▶ _EXCERPT TO READ_:
__________

Special Delivery: Hackney Rescue Replaces Refurbed Unit in Washington, North Carolina

Alan M. Petrillo

The city of Washington, North Carolina, had a 1982 beverage-style truck that had been refurbished into a medium rescue a number of years ago, but the vehicle was showing its age and needed replacement. Fortunately, the city was able to secure a Federal Emergency Management Agency (FEMA) grant to replace the unit and set about performing a needs assessment to determine the amount and kinds of equipment it should carry and developing specifications for the rig.

Robbie Rose, chief of Washington (NC) Fire-Rescue-EMS, says he and his truck committee of five, led by Captain R.M. Flowers, along with the city’s purchasing agent had a number of rescue truck manufacturers make presentations to them about their vehicles and what might be done for the department. But in the end, Rose says the contract for the medium rescue it wanted to purchase went to VT Hackney, the company that not only refurbished the former beverage truck but also has its production facilities a mile down the road from the department’s main station. “Hackney was the low bidder on the rescue truck and they started building it in August of last year,” he says. “We took delivery on December 13, 2012.”

Washington (NC) Fire-Rescue-EMS

(1) The medium rescue that Hackney built for Washington (NC) Fire-Rescue-
EMS is on a Kenworth T370 chassis with two-person cab and an all-
aluminum body with compartments protected by roll-up doors. (Photos
courtesy of Hackney.)


Copious Amounts of Space

Jonathan Hardin, a lieutenant who served on the truck committee, says the most compelling element of the Hackney rescue truck is the amount of space it offers. “Hackney uses a drop-pinch frame that allows for a lot more space in the body area,” he says. “And, they also added more features on their rescue when compared to the other bidders.”

Rose points out that the rescue’s serviceability was another main concern for the department. “We made it a part of our bid package that we wanted a service center within a one-hour drive of our area,” Rose says. “Hackney certainly fulfilled that requirement, and the truck is very user-friendly with easy accessibility to all the equipment. That drop-pinch frame design drops the truck low enough so we can reach everything in the compartments.”

__________

▶ _TASKS TO PERFORM_:
1 - In the article on Washington's Hackney rescue truck, could you write out the stretch from "The city of" through "for the rig." again, swapping "beverage-style truck" for "delivery-style truck"?
2 - Can you extend the article on Washington's Hackney rescue truck with a few more paragraphs that pick up after its final sentence?

▶ _INFORMATION_:

__________

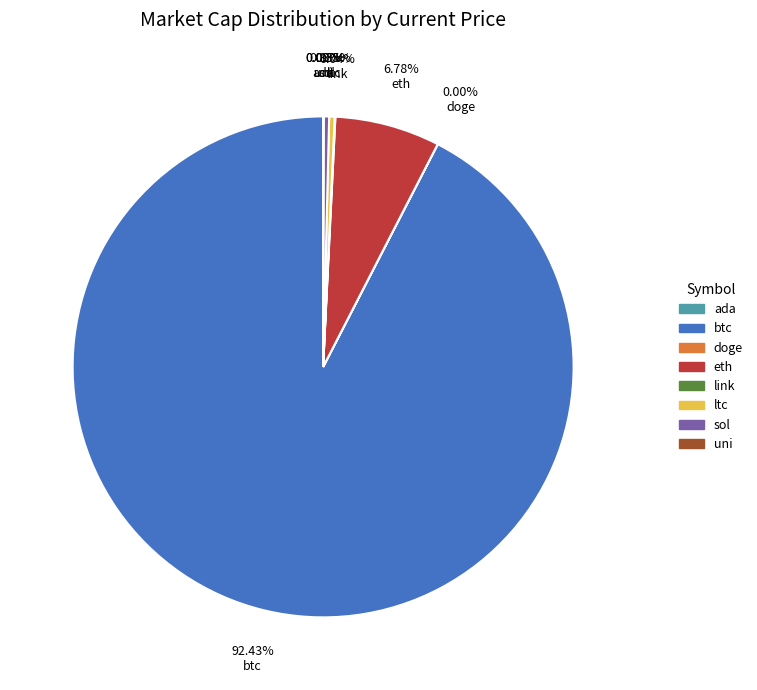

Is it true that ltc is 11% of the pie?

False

__________

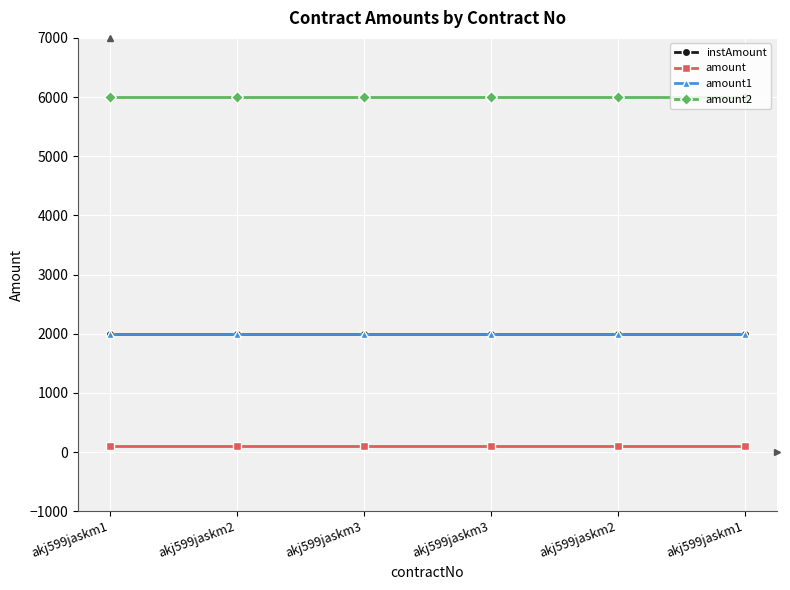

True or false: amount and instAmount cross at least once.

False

__________

▶ _TASK-BY-TASK RESULTS_:
1 -
The city of Washington, North Carolina, had a 1982 delivery-style truck that had been refurbished into a medium rescue a number of years ago, but the vehicle was showing its age and needed replacement. Fortunately, the city was able to secure a Federal Emergency Management Agency (FEMA) grant to replace the unit and set about performing a needs assessment to determine the amount and kinds of equipment it should carry and developing specifications for the rig.

2 -
Eddie L. Smith, director of Hackney’s emergency vehicles group, says, “Our claim to fame is our drop-pinch frame that increases storage capacity on a vehicle. In this case, we were able to get 25 percent more storage space on the truck than if we had used a standard frame.”

The Hackney-built medium rescue

(2) The Hackney-built medium rescue has a cribbing compartment at the left rear
of the truck, protected by restraint doors inside of a roll-up door to prevent
damage caused by cribbing shifting during a tight turn.


Smith says that the compartment space on the Washington Fire rescue is 42 inches deep, compared with the average 24- or 25-inch-deep compartments on a typical rescue using a standard frame. “Also, with our frame, we were able to make this a much longer vehicle and still keep it on a single axle,” he adds.

The Washington Fire rescue has a wheelbase of 239¼ inches, an overall length of 34 feet 3¾ inches, and an overall height of 10 feet, six inches.

Multiresponse Unit

Smith notes that Washington Fire wanted its new rescue to function in a number of different capacities. “This vehicle serves as a rescue truck, a technical rescue truck, a hazardous materials truck, and a paramedic vehicle,” he says. “Essentially, it’s four vehicles in one. The only thing it doesn’t do is fight fires.”

The Hackney-built medium rescue

(3) Extra self-contained breathing apparatus equipment is carried on a roll-out
tool board. The vehicle also has a two-bottle SpaceSaver SCBA fill station
and four 6,000-psi DOT air storage vessels.


Rose observes, “Before we got the Hackney rescue truck, we had our rescue equipment spread out among all the other vehicles that we were running, as well as in our two stations. We wanted our new vehicle to have enough space for all of it, and it does-with room to spare so we can add to it.” Rose adds that the vehicle currently is certified in North Carolina as a medium rescue but that the department hopes to add more extrication, building collapse, air bags, cribbing, and high angle rescue equipment to make it qualify as a heavy rescue with the state.

Hardin points out that the hazmat, water rescue, and technical rescue equipment on the new rig is located in coffin compartments on top of the vehicle. He says that the vehicle has been to three vehicle wrecks that required extrication so far and performed flawlessly. “We also have used it for many training events, especially technical and water rescues,” he notes. “It’s great to have all the equipment we need in one vehicle at hand in a single toolbox.”

The Hackney-built medium rescue

(4) The Washington rescue has a 38-inch-deep toolbox mounted
sideways on a slide-out tray to prevent the toolbox from taking up
too much compartment space.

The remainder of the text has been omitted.